Now we have the newest antidepressant to be approved in the U.S.: Lexapro, which is the purified S-isomer of Celexa.
Like many other antidepressants, the mother compound Celexa is a racemic mixture of two different isomers: R-Celexa and S-Celexa. These two isomers share the same components and configuration, but are non-superimposable mirror images of one another. Early studies by Forest indicated that the effectiveness of Celexa is due largely to the S-isomer, while many of the side effects are caused by the R-isomer. Hence, separating out the S-isomer appeared to make good sense.
Incidentally, the isolation of desirable isomers is the latest rage in pharmaceutical drug development. Isomer purification often leads to advantages such as fewer side effects, better selectivity for their molecular target, higher potency, and cleaner drug-drug interaction profiles. In 1998, fully 69% of newly licensed drugs were single isomers, vs. only 21% in 1991, and 3% in 1983.
Eli Lilly tried this strategy with prozac in the late 1990s, and hoped to market “R-Prozac” as an antidepressant with a shorter half-life and fewer side effects. However, its development was halted because of cardiac side effects at higher doses. Both Paxil and Zoloft already are purified isomers, and were initially introduced to the market as such.
Forest Laboratories appears to have lucked out in its own foray in the enantiomer business. TCR has reviewed two of the pivotal Lexapro studies, and they are intriguing. A fixed dose study (1) randomly assigned 491 depressed outpatients to placebo, Lexapro 10 mg/day, Lexapro 20 mg/day, and Celexa 40 mg/day.

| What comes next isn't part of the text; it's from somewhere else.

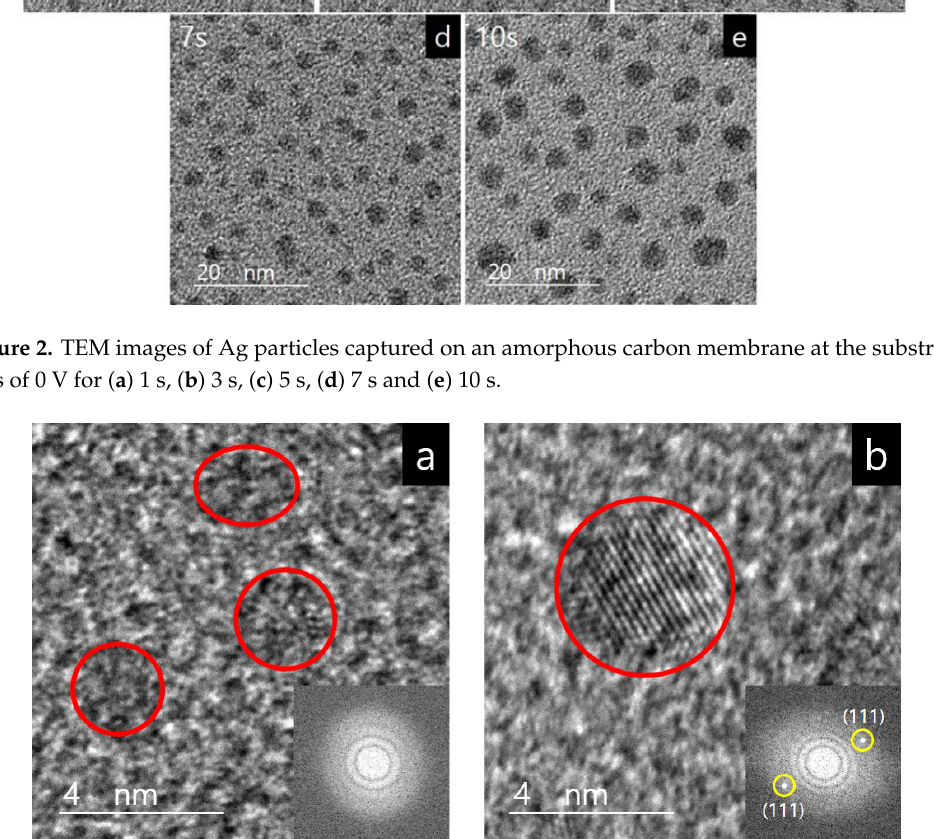
Figure 3. HRTEM image and FFT information (inset of the lower right in the image) of Ag sputtered particles captured on an amorphous carbon membrane at the substrate bias of 0 V for ( a ) 1 s and ( b ) 10 s.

Response rates for both Lexapro groups were similar to the Celexa response rate, and all active treatments were superior to placebo. With regard to the important issue of side effects, only the Lexapro 10 mg/day group reported no more adverse events than placebo.

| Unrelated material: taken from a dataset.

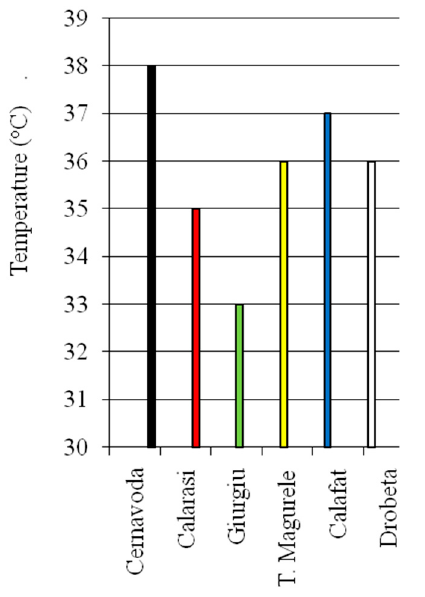
Figure 3. Air temperature in the cities that have been crossed during the period under discussion.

So far so good. We have a “cleaner”, more potent SSRI. But what Forest will really try to push is a more controversial claim: that Lexapro may have a faster onset of action than other SSRIs. This possibility is based on results from three studies comparing Lexapro with Celexa and Placebo, all of which were pooled into one analysis (2). This pooled analysis included 1,321 outpatients with depression, assigned randomly to three groups: Lexapro (n = 520), Celexa (n = 403) and placebo (n = 398). The results showed that Lexapro separated from placebo on the MADRS depression scale by week 1, whereas Celexa didn’t separate until week 6. This trend was even more pronounced in the subgroup of patients who had more severe depression.
Given this pooled analysis data, I predict that Forest reps will rankly speculate that, since Lexapro seems to work a bit faster than Celexa, maybe it works faster than all the other SSRIs. One problem with these results involves dosing. The average comparator dose of Celexa was only 28.9 mg., a dose that many clinicians would consider sub-optimal.
Nonetheless, it is hard to criticize an SSRI that is as well tolerated as placebo at effective antidepressant doses, and which causes essentially no drug-drug interactions.
TCR VERDICT: Big bucks for Forest.
1. Burke WJ, Gergel I, Bose A. Fixed-Dose trial of the single isomer SSRI escitalopram in depressed outpatients. J Clin Psychiatry 2002;63:331-336. 2. Gorman JM, Korotzer A, Su G. Efficacy comparison of escitalopram and citalopram in the treatment of major depressive disorder: Pooled analysis of placebo-controlled trials. CNS Spectrums 2002;7 (suppl 1).